BREAKING NEWS: Washington DC paralysed by riots. City in shambles.
“Holy shit,” she muttered under her breath. It really was happening. The world as she knew it was coming undone at the seams. Video clips played on a loop of the situation in the city, police in riot gear beating back what seemed like ordinary citizens, looters destroying storefronts to take what they could and fires spreading across the city finally coming to a stop only where the Potomac river created a wide barrier of water that the fire dared not cross. The pundits were speaking over the devastation in their most professional voices, some already saying that it would take years, maybe decades, to recover from this kind of revolt in the nation's capital.
Unable to tear her eyes from the carnage playing on the screen in front of her she slowly fumbled for her phone again, finally finding it, she hit reply.
I’m awake, and yeah, I remember the plan.
Meet you in a couple hours.
Try not to die on your way there.
Annalise watched the horror play out on her TV and thought back to the time she had spent with Cort. One of their favorite pastimes had been talking about plans for an eventual end of the world scenario. They had thought about zombies, government failure, and nuclear disaster. They spent endless nights talking about where they would go, who they would bring them, and what they would take. By the time their relationship ended they had a full fledged plan that they could enact in the event of an emergency. At the time it had all been a morbid kind of fun and games, never something Annalise thought she’d actually have to follow through with. She should have paid more attention to what was going on around her though because in the months since they had dated the political discourse in the country had degraded to some of the most immature, ill-thought bullshit she had ever heard. Half the country was up in arms and half apathetic. It was pretty much par for the course in recent years and everyone had assumed after the election things would get better. After the election things always got better.
Unfortunately, things don’t always work out the way you expect them to. The candidate everyone thought had no chance of winning orchestrated a stunning come from behind victory. Rally cries of cheating, voter fraud and payoffs of various election officials had started before the west coast polls had even closed. Almost immediately various protest groups had held God-knows how many marches down Constitution Avenue for whatever ridiculous causes they believed in. Over the course of 48 hours DC had turned from nation’s capital and symbol of freedom to the world, to the nation’s capital of repugnance and animosity.

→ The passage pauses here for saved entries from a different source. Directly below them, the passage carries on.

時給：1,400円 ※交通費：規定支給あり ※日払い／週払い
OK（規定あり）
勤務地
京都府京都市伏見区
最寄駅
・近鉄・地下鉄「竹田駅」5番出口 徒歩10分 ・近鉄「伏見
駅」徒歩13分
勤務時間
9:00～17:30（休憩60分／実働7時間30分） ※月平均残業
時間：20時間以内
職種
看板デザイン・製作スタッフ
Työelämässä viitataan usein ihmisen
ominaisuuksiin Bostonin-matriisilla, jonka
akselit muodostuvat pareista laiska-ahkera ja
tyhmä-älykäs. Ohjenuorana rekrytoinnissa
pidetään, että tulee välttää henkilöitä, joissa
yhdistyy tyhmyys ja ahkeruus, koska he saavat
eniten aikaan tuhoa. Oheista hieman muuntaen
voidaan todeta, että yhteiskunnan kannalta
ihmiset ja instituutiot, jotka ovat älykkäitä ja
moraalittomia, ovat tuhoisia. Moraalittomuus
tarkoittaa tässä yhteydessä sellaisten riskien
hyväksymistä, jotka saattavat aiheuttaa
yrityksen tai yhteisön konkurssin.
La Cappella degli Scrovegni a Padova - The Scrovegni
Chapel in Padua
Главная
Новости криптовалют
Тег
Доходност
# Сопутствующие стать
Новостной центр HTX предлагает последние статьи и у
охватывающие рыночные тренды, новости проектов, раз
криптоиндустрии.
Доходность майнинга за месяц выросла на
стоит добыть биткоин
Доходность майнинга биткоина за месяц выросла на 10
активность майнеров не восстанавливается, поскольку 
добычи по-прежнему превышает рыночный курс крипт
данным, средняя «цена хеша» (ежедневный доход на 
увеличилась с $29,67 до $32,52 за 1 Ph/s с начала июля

Most of the DC and suburban natives like herself had ignored the signs of the quick growing discontent, mostly because of numbness from overexposure to political strife. That’s why almost a month to the date of the biggest and most important election in the nation's history she was sitting at the edge of her bed watching Washington DC, the nation's capital, crumble under the weight of the dissatisfaction of American citizens. It was mesmerizing, enthralling and she couldn’t help but wonder if this was what Nero was feeling as he watched Rome burn beneath his feet.

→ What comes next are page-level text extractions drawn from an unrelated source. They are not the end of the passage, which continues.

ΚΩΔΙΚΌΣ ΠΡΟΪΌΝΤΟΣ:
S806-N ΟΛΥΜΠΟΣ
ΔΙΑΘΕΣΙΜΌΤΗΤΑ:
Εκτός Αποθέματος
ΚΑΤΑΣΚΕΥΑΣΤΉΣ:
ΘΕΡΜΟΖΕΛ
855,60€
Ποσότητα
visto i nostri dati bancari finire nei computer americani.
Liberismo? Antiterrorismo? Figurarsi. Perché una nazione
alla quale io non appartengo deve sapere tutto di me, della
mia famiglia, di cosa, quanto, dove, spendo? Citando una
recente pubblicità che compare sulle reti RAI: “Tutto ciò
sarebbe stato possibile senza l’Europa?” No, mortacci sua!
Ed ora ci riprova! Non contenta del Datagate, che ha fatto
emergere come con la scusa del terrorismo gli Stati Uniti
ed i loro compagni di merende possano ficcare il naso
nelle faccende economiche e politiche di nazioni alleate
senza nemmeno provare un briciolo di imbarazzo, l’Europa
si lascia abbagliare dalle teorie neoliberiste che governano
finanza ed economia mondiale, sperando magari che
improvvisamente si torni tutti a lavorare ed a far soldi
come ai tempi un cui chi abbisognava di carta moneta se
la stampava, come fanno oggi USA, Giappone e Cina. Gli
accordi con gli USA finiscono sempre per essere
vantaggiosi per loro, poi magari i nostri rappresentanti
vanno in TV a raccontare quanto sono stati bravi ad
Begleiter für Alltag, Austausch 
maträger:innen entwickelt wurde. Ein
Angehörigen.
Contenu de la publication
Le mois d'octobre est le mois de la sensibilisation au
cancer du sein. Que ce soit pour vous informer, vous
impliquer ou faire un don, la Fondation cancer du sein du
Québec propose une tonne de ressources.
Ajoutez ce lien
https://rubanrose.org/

Tearing her gaze away from the TV she looked at the clock by her bed. The faint letters told her it was somewhere around 9:30. If she started packing now, she could probably be finished by noon and try to round up the people who mattered. Jumping off the bed she threw open the doors to her walk-in closet and pulled out a backpack, two rolling luggage cases and two duffle bags. She took all the winter clothes she owned and began stuffing them in the rolling suitcases. Standing on her tiptoes, she snatched her snowboarding pants, boots, scarves, gloves and hats off the top shelf and tossed them to the bed. They would come in handy if there was a snowstorm while they were hiding out in the mountains of western Maryland. Looking at her snowboard she grabbed it as well, who knew, maybe she’d get in some good boarding while they killed time waiting for the whole thing to blow over.